From: Manivannan Sadhasivam
Date: Thu Jul 11 2024 - 12:20:02 EST


On Thu, Jul 11, 2024 at 05:01:15PM +0200, Johan Hovold wrote:
> [ +CC: Mani ]
>
> On Thu, Jul 11, 2024 at 11:58:08AM +0200, Johan Hovold wrote:
> > On Thu, Jul 11, 2024 at 11:54:15AM +0200, Konrad Dybcio wrote:
> > > On 11.07.2024 11:02 AM, Johan Hovold wrote:
> > > > The DWC PCIe controller can be used with its internal MSI controller or
> > > > with an external one such as the GICv3 Interrupt Translation Service
> > > > (ITS).
> > > >
> > > > Add the msi-map properties needed to use the GIC ITS. This will also
> > > > make Linux switch to the ITS implementation, which allows for assigning
> > > > affinity to individual MSIs.
>
> > > X1E CRD throws tons of correctable errors with this on PCIe6a:
>
> > What branch are you using? Abel reported seeing this with his branch
> > which has a few work-in-progress patches that try to enable 4-lane PCIe.
> >
> > There are no errors with my wip branch based on rc7, and I have the same
> > drive as Abel.
>
> For some reason I don't get these errors on my machine, but this has now
> been confirmed by two other people running my rc branch (including Abel)
> so something is broken here, for example, with the PHY settings.
>

I saw AER errors on Abel's machine during probe with 4-lane PHY settings. And
that might be the indication why the link width got downgraded to x2. This is
still not yet resolved.

> I saw five correctable errors once, when running linux-next, but it took
> several minutes and they were still minutes apart.
>
> > Also note that the errors happen also without this patch applied, they
> > are just being reported now.
>
> I guess we need to track down what is causing these errors before
> enabling ITS (and thereby the error reporting).
>
> At least L0s is not involved here, as it was with sc8280xp, as the
> NVMe controllers in question do not support it.
>
> Perhaps something is off because we're running the link at half width?
>

My hunch is the PHY settings. But Abel cross checked the PHY settings with
internal documentation and they seem to match.
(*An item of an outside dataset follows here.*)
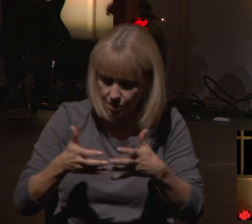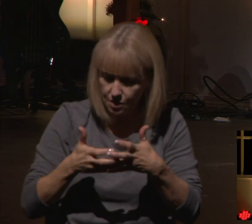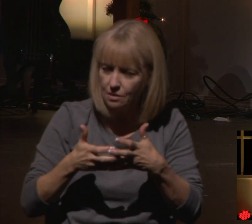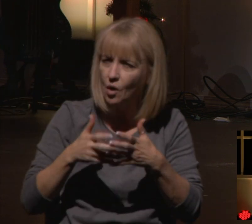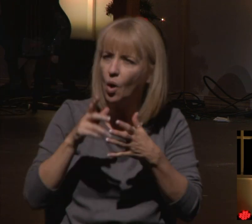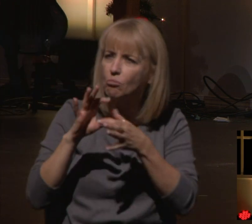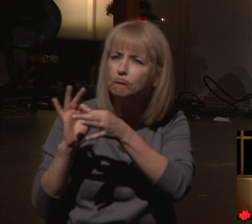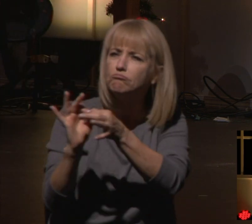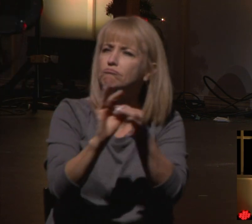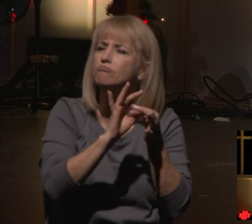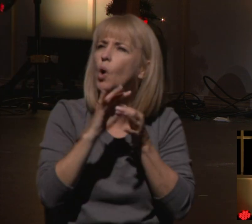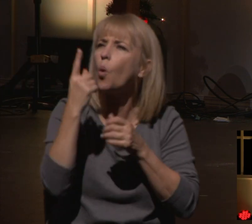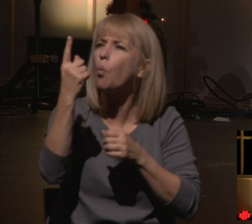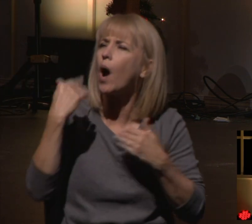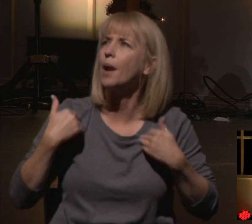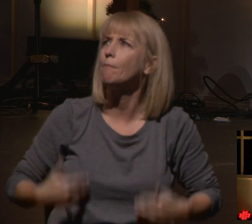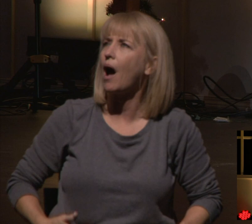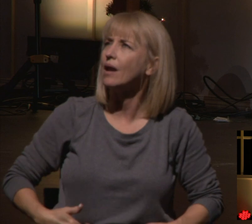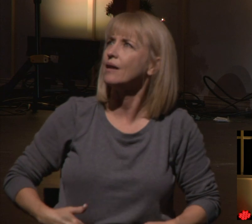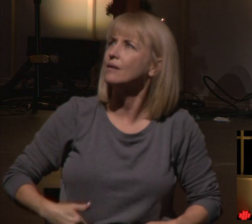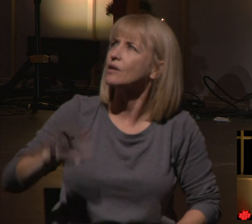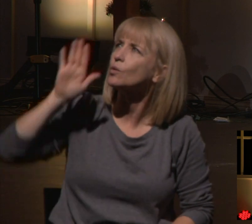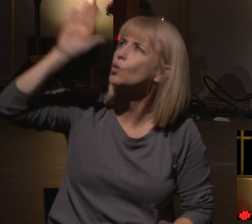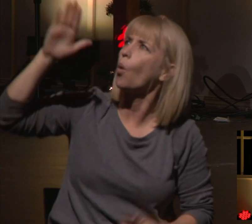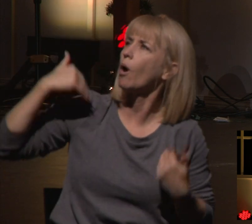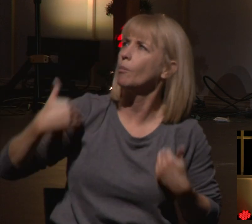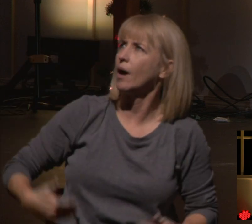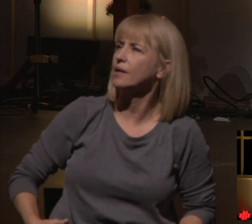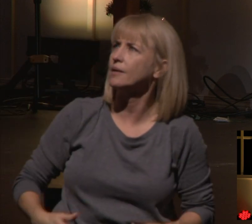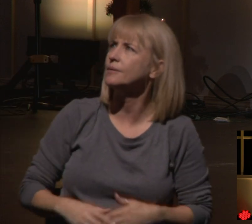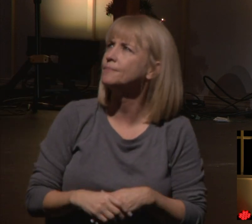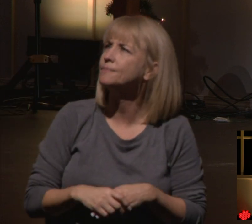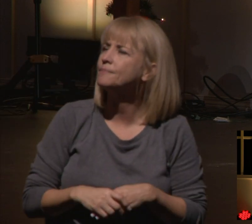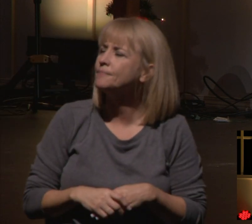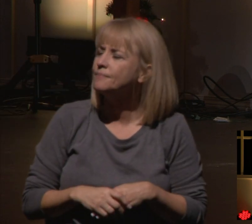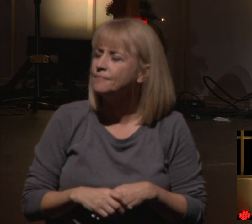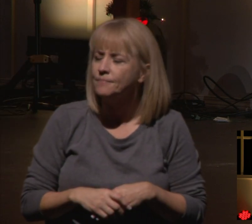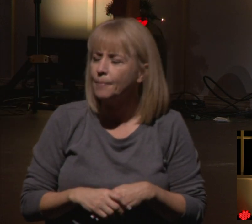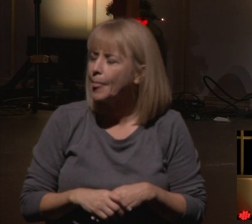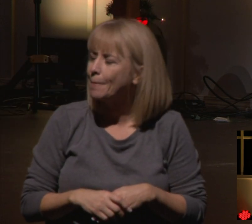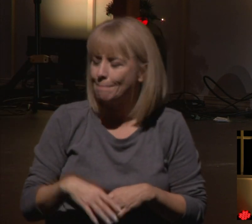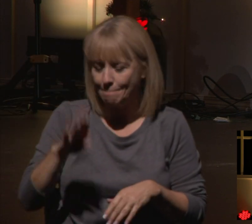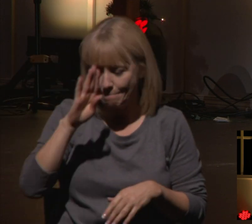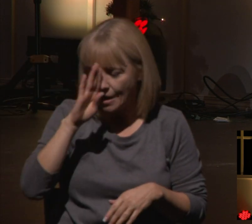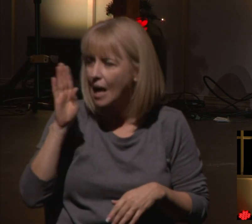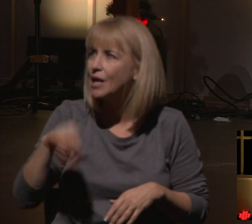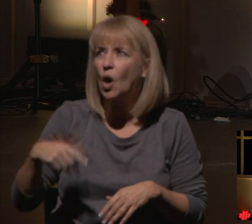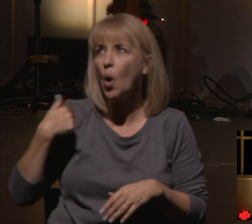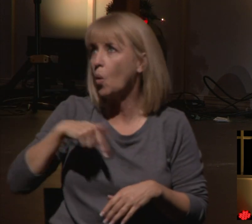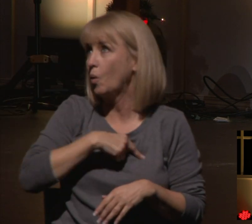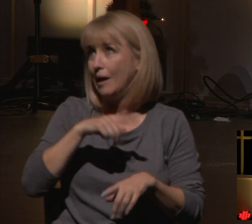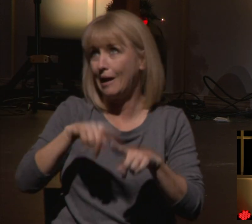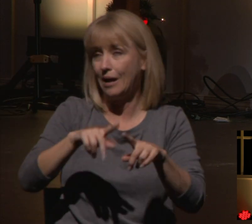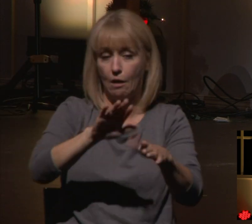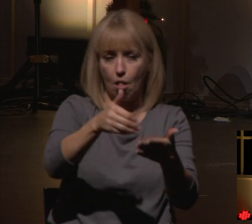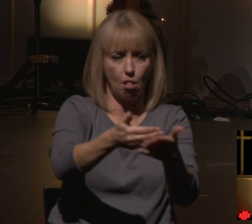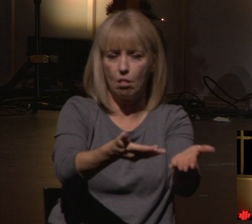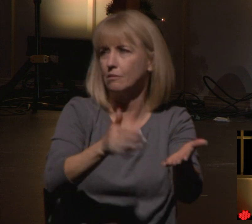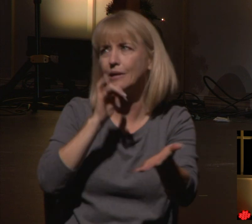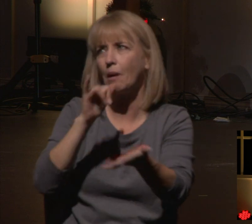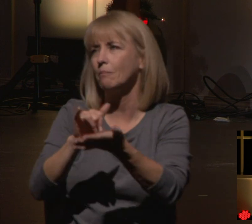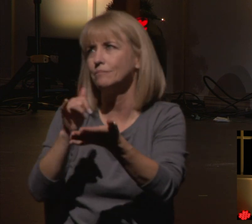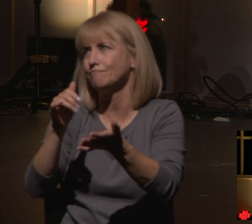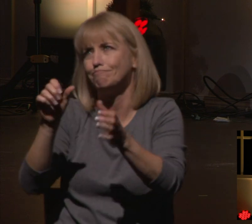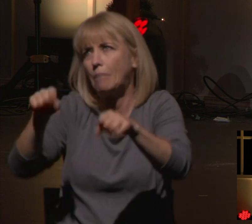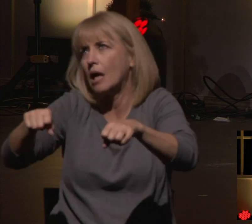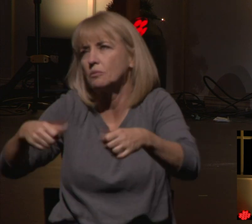And God, I pray over your church this Christmas season. Because I know right now it's not possible for us all to be back together and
Also, Qcom submitted a series
that is supposed to fix stability issues with Gen4 [1]. With this series, Gen 4
x4 setup is working on SA8775P-RIDE board as reported by Qcom. But Abel
confirmed that it didn't help him with the link downgrade issue.

Perhaps you can give it a try and see if it makes any difference for this issue?

Meantime, I'm checking with Qcom contacts on this.

- Mani

[1] https://lore.kernel.org/linux-pci/20240320071527.13443-1-quic_schintav@xxxxxxxxxxx/

--
மணிவண்ணன் சதாசிவம்